The Crosswalk shows that practical international cooperation in AI governance and regulation is possible
The global picture on AI regulation and governance is shifting rapidly. Since the burst of activity around the development of AI ethical principles and frameworks in the late 2010s, the landscape is becoming increasingly complex.
It is now defined within the broad strokes of the development of AI-specific regulation (in the form of legislation, such as the proposed EU AI Act, Canada’s AI and Data Act or Brazil’s AI Bill), the negotiation of an international Treaty on AI under the aegis of the Council of Europe, executive action putting the onus on government bodies when contracting AI systems (with President’s Biden Executive Order as chief example), the provision of AI-specific governance frameworks as self-regulation, and guidance by regulators (such as Data Protection Authorities issuing guidance on how providers and deployers of AI systems can rely on personal data respecting data protection laws). This varied landscape leaves little room for a coherent global approach to govern a quintessentially borderless technology.

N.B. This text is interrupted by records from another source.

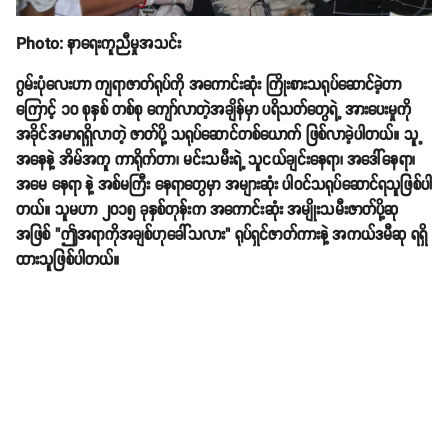
Photo: နာရေးကူညီမှုအသင်း
ဂွမ်းပုံလေးဟာ ကျရာဇာတ်ရုပ်ကို အကောင်းဆုံး ကြိုးစားသရုပ်ဆောင်ခဲ့တာ
ကြောင့် ၁၀ စုနှစ် တစ်စု ကျော်လာတဲ့အချိန်မှာ ပရိသတ်တွေရဲ့ အားပေးမှုကို
အခိုင်အမာရရှိလာတဲ့ ဇာတ်ပို့ သရုပ်ဆောင်တစ်ယောက် ဖြစ်လာခဲ့ပါတယ်။ သူ့
အနေနဲ့ အိမ်အကူ ကာရိုက်တာ၊ မင်းသမီးရဲ့ သူငယ်ချင်းနေရာ၊ အဒေါ်နေရာ၊
အမေ နေရာ နဲ့ အစ်မကြီး နေရာတွေမှာ အများဆုံး ပါဝင်သရုပ်ဆောင်ရသူဖြစ်ပါ
တယ်။ သူမဟာ ၂၀၁၅ ခုနှစ်တုန်းက အကောင်းဆုံး အမျိုးသမီးဇာတ်ပို့ဆု
အဖြစ် "ဤအရာကိုအချစ်ဟုခေါ်သလား" ရုပ်ရှင်ဇာတ်ကားနဲ့ အကယ်ဒမီဆု ရရှိ
ထားသူဖြစ်ပါတယ်။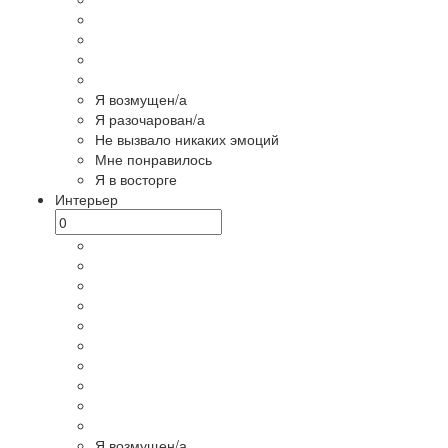
Я возмущен/а
Я разочарован/а
Не вызвало никаких эмоций
Мне понравилось
Я в восторге
Интерьер
Я возмущен/а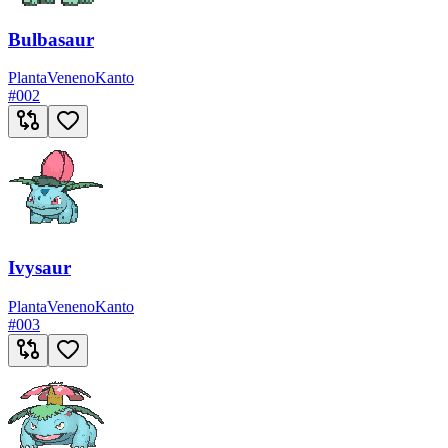
Bulbasaur
Planta
Veneno
Kanto
#
002
Ivysaur
Planta
Veneno
Kanto
#
003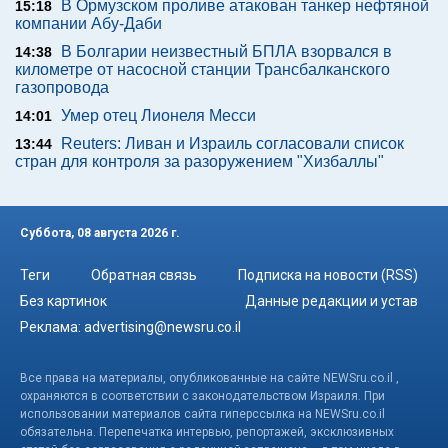
В Ормузском проливе атакован танкер нефтяной
15:18
компании Абу-Даби
В Болгарии неизвестный БПЛА взорвался в
14:38
километре от насосной станции Трансбалканского
газопровода
Умер отец Лионеля Месси
14:01
Reuters: Ливан и Израиль согласовали список
13:44
стран для контроля за разоружением "Хизбаллы"
Суббота, 08 августа 2026 г.
Теги
Обратная связь
Подписка на новости (RSS)
Без картинок
Данные редакции и устав
Реклама:
advertising@newsru.co.il
Все права на материалы, опубликованные на сайте NEWSru.co.il ,
охраняются в соответствии с законодательством Израиля. При
использовании материалов сайта гиперссылка на NEWSru.co.il
обязательна. Перепечатка интервью, репортажей, эксклюзивных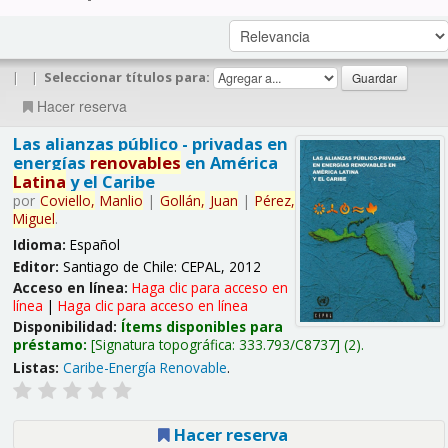
|
|
Seleccionar títulos para:
Hacer reserva
Las alianzas público - privadas en
energías
renovables
en América
Latina
y el Caribe
por
Coviello,
Manlio
|
Gollán,
Juan
|
Pérez,
Miguel
.
Idioma:
Español
Editor:
Santiago de Chile: CEPAL, 2012
Acceso en línea:
Haga clic para acceso en
línea
|
Haga clic para acceso en línea
Disponibilidad:
Ítems disponibles para
préstamo:
Signatura topográfica:
333.793/C8737
(2).
Listas:
Caribe-Energía Renovable
.
Hacer reserva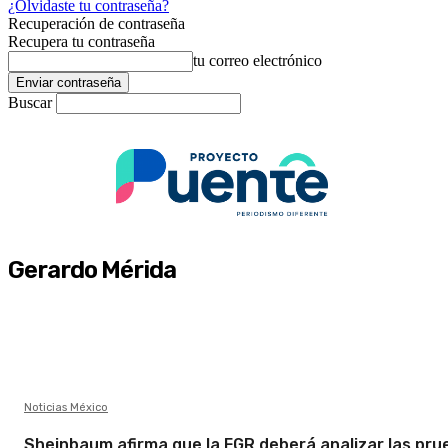
¿Olvidaste tu contraseña?
Recuperación de contraseña
Recupera tu contraseña
tu correo electrónico
Buscar
Gerardo Mérida
Noticias México
Sheinbaum afirma que la FGR deberá analizar las pru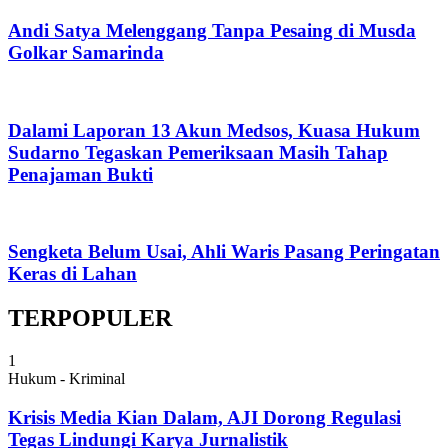
Andi Satya Melenggang Tanpa Pesaing di Musda
Golkar Samarinda
Dalami Laporan 13 Akun Medsos, Kuasa Hukum
Sudarno Tegaskan Pemeriksaan Masih Tahap
Penajaman Bukti
Sengketa Belum Usai, Ahli Waris Pasang Peringatan
Keras di Lahan
TERPOPULER
1
Hukum - Kriminal
Krisis Media Kian Dalam, AJI Dorong Regulasi
Tegas Lindungi Karya Jurnalistik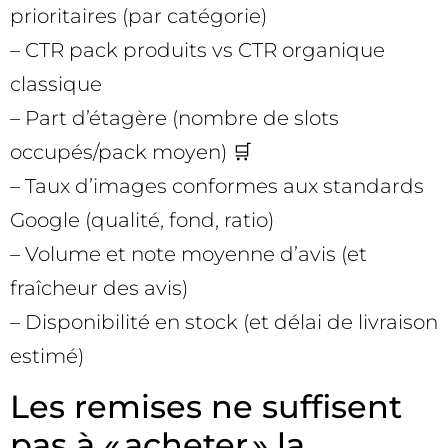
prioritaires (par catégorie)
– CTR pack produits vs CTR organique
classique
– Part d’étagère (nombre de slots
occupés/pack moyen) 🛒
– Taux d’images conformes aux standards
Google (qualité, fond, ratio)
– Volume et note moyenne d’avis (et
fraîcheur des avis)
– Disponibilité en stock (et délai de livraison
estimé)
Les remises ne suffisent
pas à « acheter » la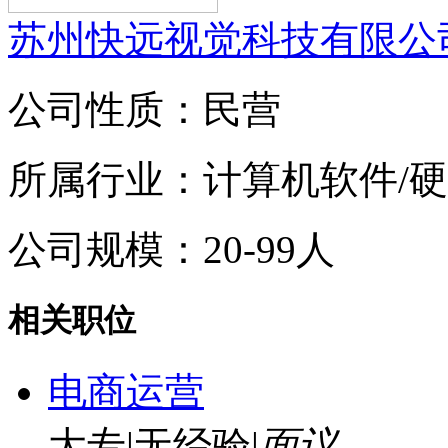
苏州快远视觉科技有限公
公司性质：民营
所属行业：计算机软件/
公司规模：20-99人
相关职位
电商运营
大专
|
无经验
|
面议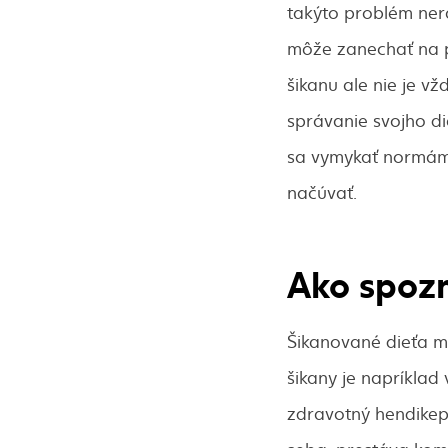
takýto problém nera
môže zanechať na ps
šikanu ale nie je v
správanie svojho di
sa vymykať normám 
načúvať.
Ako spozn
Šikanované dieťa m
šikany je napríklad 
zdravotný hendikep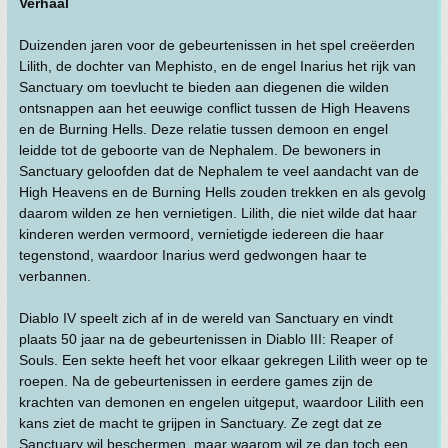
Verhaal
Duizenden jaren voor de gebeurtenissen in het spel creëerden
Lilith, de dochter van Mephisto, en de engel Inarius het rijk van
Sanctuary om toevlucht te bieden aan diegenen die wilden
ontsnappen aan het eeuwige conflict tussen de High Heavens
en de Burning Hells. Deze relatie tussen demoon en engel
leidde tot de geboorte van de Nephalem. De bewoners in
Sanctuary geloofden dat de Nephalem te veel aandacht van de
High Heavens en de Burning Hells zouden trekken en als gevolg
daarom wilden ze hen vernietigen. Lilith, die niet wilde dat haar
kinderen werden vermoord, vernietigde iedereen die haar
tegenstond, waardoor Inarius werd gedwongen haar te
verbannen.
Diablo IV speelt zich af in de wereld van Sanctuary en vindt
plaats 50 jaar na de gebeurtenissen in Diablo III: Reaper of
Souls. Een sekte heeft het voor elkaar gekregen Lilith weer op te
roepen. Na de gebeurtenissen in eerdere games zijn de
krachten van demonen en engelen uitgeput, waardoor Lilith een
kans ziet de macht te grijpen in Sanctuary. Ze zegt dat ze
Sanctuary wil beschermen, maar waarom wil ze dan toch een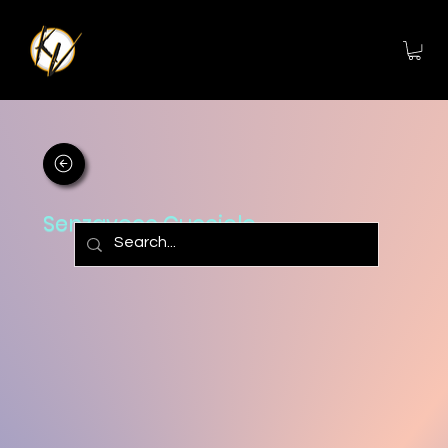
Senzavoce Cucciolo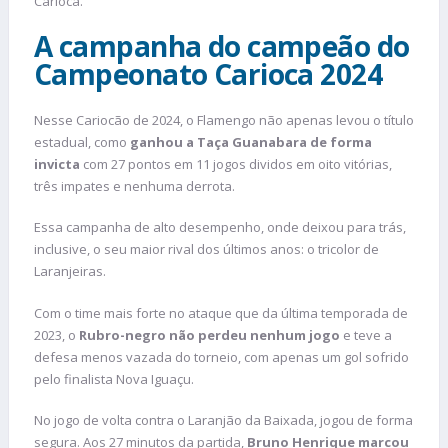
Carioca.
A campanha do campeão do
Campeonato Carioca 2024
Nesse Cariocão de 2024, o Flamengo não apenas levou o título
estadual, como
ganhou a Taça Guanabara de forma
invicta
com 27 pontos em 11 jogos dividos em oito vitórias,
três impates e nenhuma derrota.
Essa campanha de alto desempenho, onde deixou para trás,
inclusive, o seu maior rival dos últimos anos: o tricolor de
Laranjeiras.
Com o time mais forte no ataque que da última temporada de
2023, o
Rubro-negro não perdeu nenhum jogo
e teve a
defesa menos vazada do torneio, com apenas um gol sofrido
pelo finalista Nova Iguaçu.
No jogo de volta contra o Laranjão da Baixada, jogou de forma
segura. Aos 27 minutos da partida,
Bruno Henrique marcou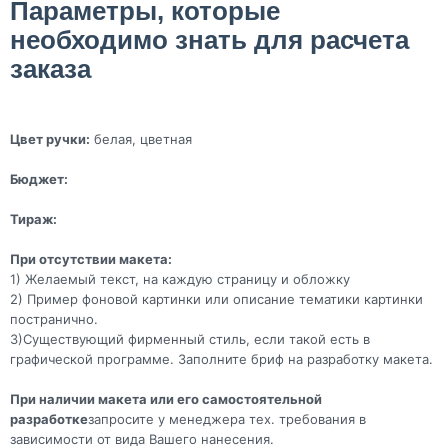
Параметры, которые
необходимо знать для расчета
заказа
Цвет ручки:
белая, цветная
Бюджет:
Тираж:
При отсутствии макета:
1) Желаемый текст, на каждую страницу и обложку
2) Пример фоновой картинки или описание тематики картинки
постранично.
3)Существующий фирменный стиль, если такой есть в
графической программе. Заполните бриф на разработку макета.
При наличии макета или его самостоятельной
разработке
запросите у менеджера тех. требования в
зависимости от вида Вашего нанесения.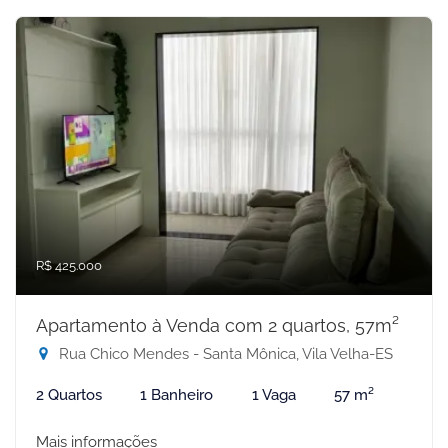
R$ 425.000
Apartamento à Venda com 2 quartos, 57m²
Rua Chico Mendes - Santa Mônica, Vila Velha-ES
2 Quartos
1 Banheiro
1 Vaga
57 m²
Mais informações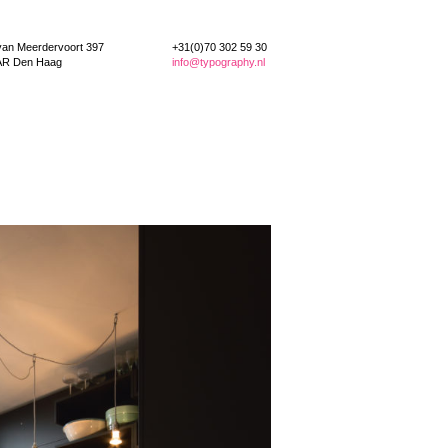
van Meerdervoort 397
+31(0)70 302 59 30
AR Den Haag
info@typography.nl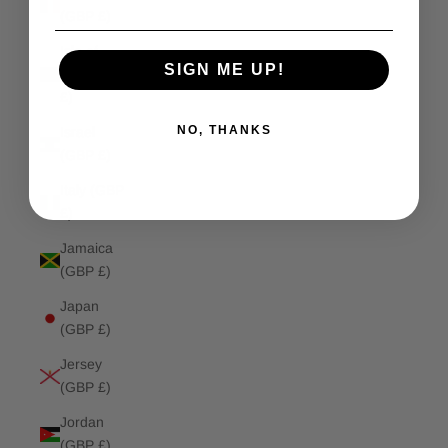
(GBP £)
Isle of
SIGN ME UP!
Man (GBP
£)
NO, THANKS
Israel
(GBP £)
Italy (GBP
£)
Jamaica
(GBP £)
Japan
(GBP £)
Jersey
(GBP £)
Jordan
(GBP £)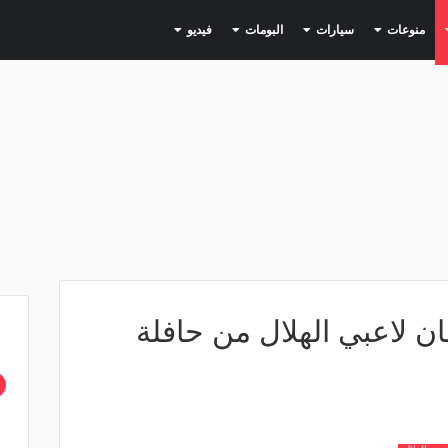
(current)
(current)
(current)
(current)
(current)
منوعات
سيارات
البومات
فيديو
ن لاعبي الهلال من حافلة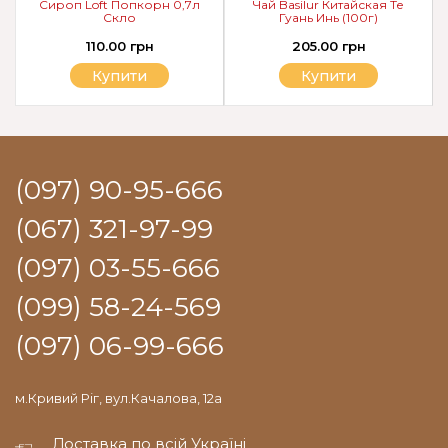
Сироп Loft Попкорн 0,7л
Чай Basilur Китайская Те
Скло
Гуань Инь (100г)
110.00 грн
205.00 грн
Купити
Купити
(097) 90-95-666
(067) 321-97-99
(097) 03-55-666
(099) 58-24-569
(097) 06-99-666
м.Кривий Ріг, вул.Качалова, 12а
Доставка по всій Україні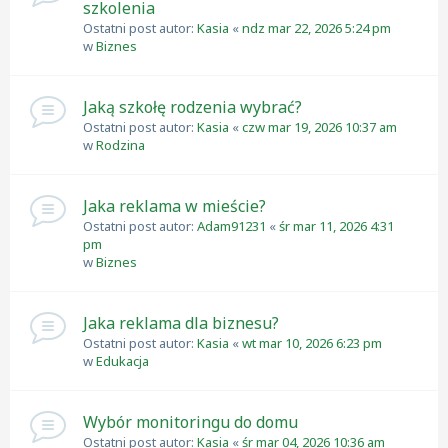
szkolenia
Ostatni post autor:
Kasia
«
ndz mar 22, 2026 5:24 pm
w
Biznes
Jaką szkołę rodzenia wybrać?
Ostatni post autor:
Kasia
«
czw mar 19, 2026 10:37 am
w
Rodzina
Jaka reklama w mieście?
Ostatni post autor:
Adam91231
«
śr mar 11, 2026 4:31
pm
w
Biznes
Jaka reklama dla biznesu?
Ostatni post autor:
Kasia
«
wt mar 10, 2026 6:23 pm
w
Edukacja
Wybór monitoringu do domu
Ostatni post autor:
Kasia
«
śr mar 04, 2026 10:36 am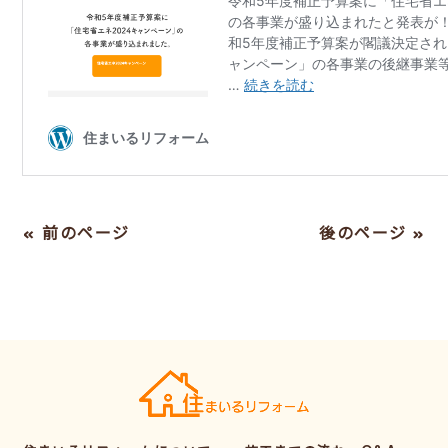
« 前のページ
後のページ »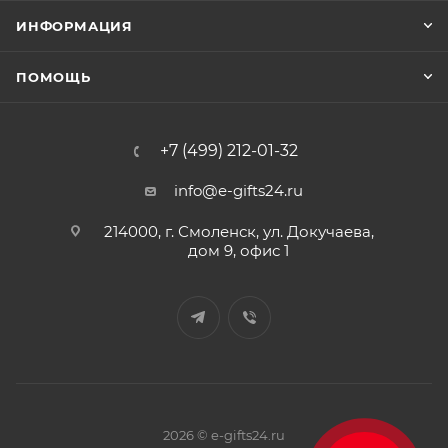
ИНФОРМАЦИЯ
ПОМОЩЬ
+7 (499) 212-01-32
info@e-gifts24.ru
214000, г. Смоленск, ул. Докучаева,
дом 9, офис 1
2026 © e-gifts24.ru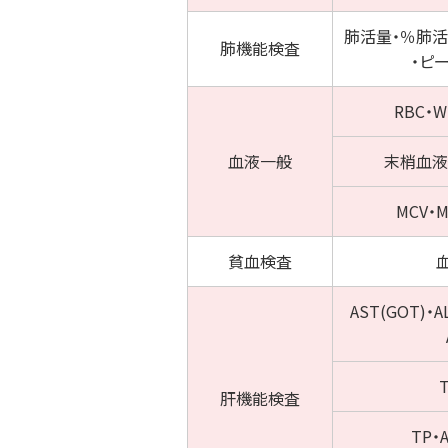
肺活量・
％肺活
肺機能
検査
・
ピ
RBC・W
血液一般
末梢血液
MCV・M
貧血
検査
AST(GOT)・
A
T
肝機能
検査
TP・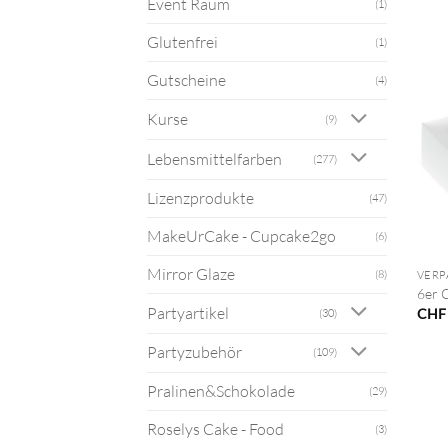
Event Raum
(1)
Glutenfrei
(1)
Gutscheine
(4)
Kurse
(9)
Lebensmittelfarben
(277)
Lizenzprodukte
(47)
MakeUrCake - Cupcake2go
(6)
+
Mirror Glaze
(8)
VER
6er 
Partyartikel
CHF
(30)
Partyzubehör
(109)
Pralinen&Schokolade
(29)
Roselys Cake - Food
(3)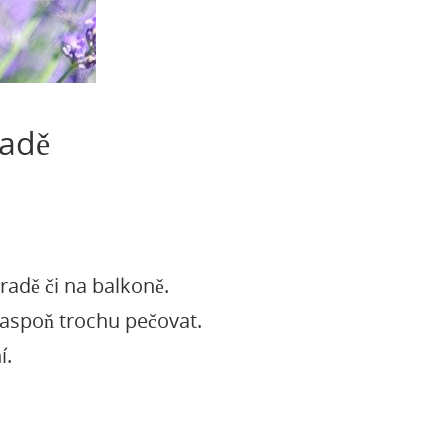
radě
radě či na balkoně.
y aspoň trochu pečovat.
í.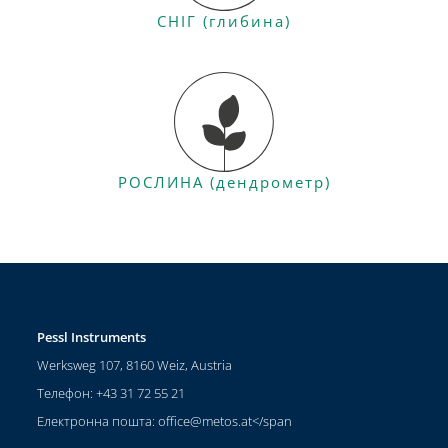
СНІГ (глибина)
РОСЛИНА (дендрометр)
Pessl Instruments
Werksweg 107, 8160 Weiz, Austria
Телефон: +43 31 72 55 21
Електронна пошта:
office@metos.at
</span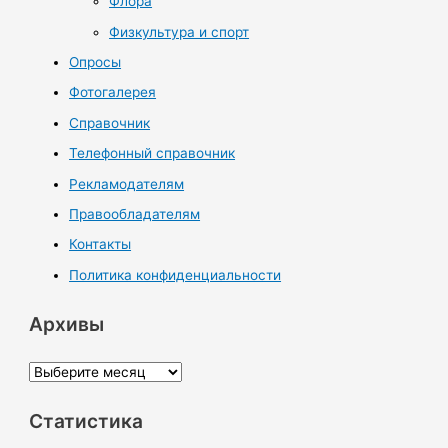
Флора
Физкультура и спорт
Опросы
Фотогалерея
Справочник
Телефонный справочник
Рекламодателям
Правообладателям
Контакты
Политика конфиденциальности
Архивы
А
р
Статистика
х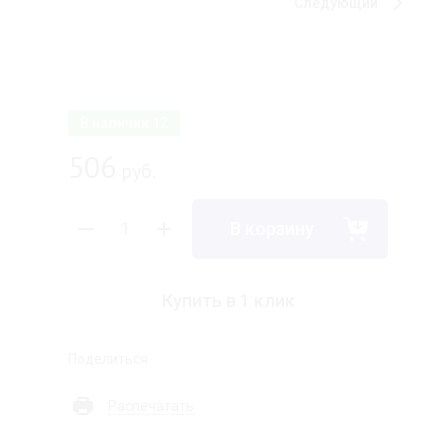
Следующий
В наличии
12
506
руб.
В корзину
Купить в 1 клик
Поделиться
Распечатать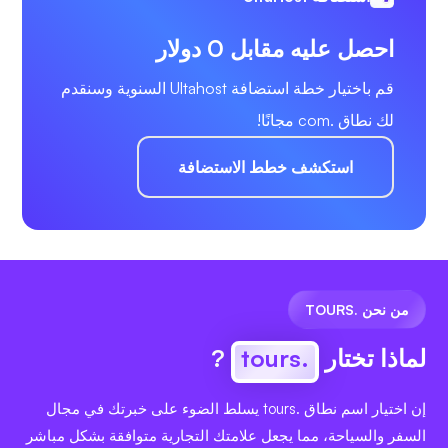
احصل عليه مقابل 0 دولار
قم باختيار خطة استضافة Ultahost السنوية وسنقدم
لك نطاق .com مجانًا!
استكشف خطط الاستضافة
من نحن .TOURS
لماذا تختار
.tours
?
إن اختيار اسم نطاق .tours يسلط الضوء على خبرتك في مجال
السفر والسياحة، مما يجعل علامتك التجارية متوافقة بشكل مباشر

In this context, the Crosswalk as a government-to-government effort shows that it is possible to find a common language between prima facie different self-regulatory AI governance frameworks, paving the way to interoperability or a cross-border interchangeable use of frameworks. Its practical relevance for organizations active both in the US and Singapore cannot be overstated.
The Crosswalk also provides a model for future crosswalks or similar mapping initiatives that will support a more coherent approach to AI governance across borders, potentially opening the path for more instances of meaningful and practical international cooperation in this space.